'New hope' for Formula 1 legend Michael Schumacher
Search Driven for vehicles for sale
There could be new hope in former Formula One world champion Michael Schumacher's fight to recover from a serious brain injury sustained in 2013, according to new reports.
Swedish and German media outlets today reported the 48-year-old sporting legend could be flown to the US for state-of-the-art medical treatment, where a brain injury specialist is set to offer him "new hope".
Schumacher suffered a horrific brain injury in a ski accident in December 2013, from which he is yet to recover.

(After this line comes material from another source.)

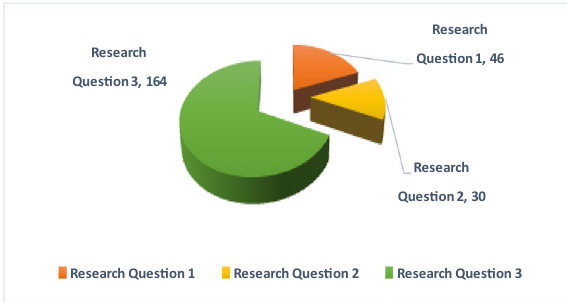
Fig. 10 The distribution of researches according to the three questions in last ten years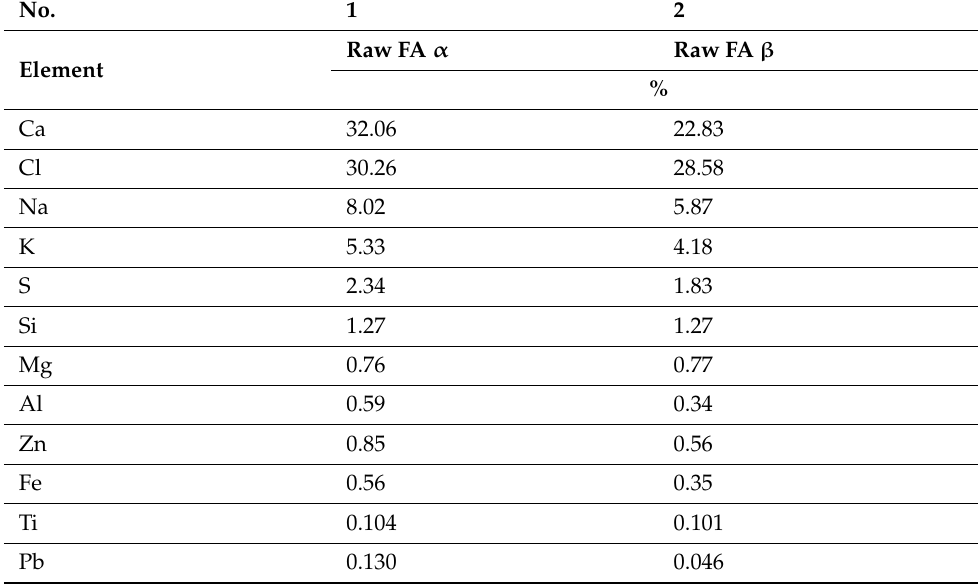
Table 1. XRF results of raw fly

According to Swedish newspaper Expressen and German magazine Bravo, Schumacher's wife Corinna "decided to try new care", including consulting a brain injury specialist named Dr Mark Meeks.
Expressen quotes Meeks as saying: "We have extensive experience with trauma patients.
"There is probably no clinic in Europe that handles as many cases as we do."
The iconic driver, who won seven world titles between 1994 and 2004, was injured while skiing in the French Alps and placed in a medically induced coma for six months.
He regained consciousness on June 16, 2014, before being moved from a hospital in Grenoble to the University Hospital of Lausanne.
On 9 September 2014, he was moved to his family home where he reportedly remains paralysed - though details on his condition have been kept secret.
Last year Schumacher's team was forced to deny claims made in a German magazine he was now able to walk with the aid of therapists, the Sun reported.
The sporting icon reportedly receives $195,000-a-week care at a special medical facility at his Lake Geneva home, but exact details about Schumacher's condition have not been made public.
His manager Sabine Kehm responded to requests for a comment on the latest story, saying: "Michael's health is not a public issue, and therefore we will not comment on it."
In September last year, Felix Damm, Schumacher's lawyer, told a German court that his client "cannot walk", in response to false reports from December 2015 in German publication Die Bunte that he could "walk a couple of steps".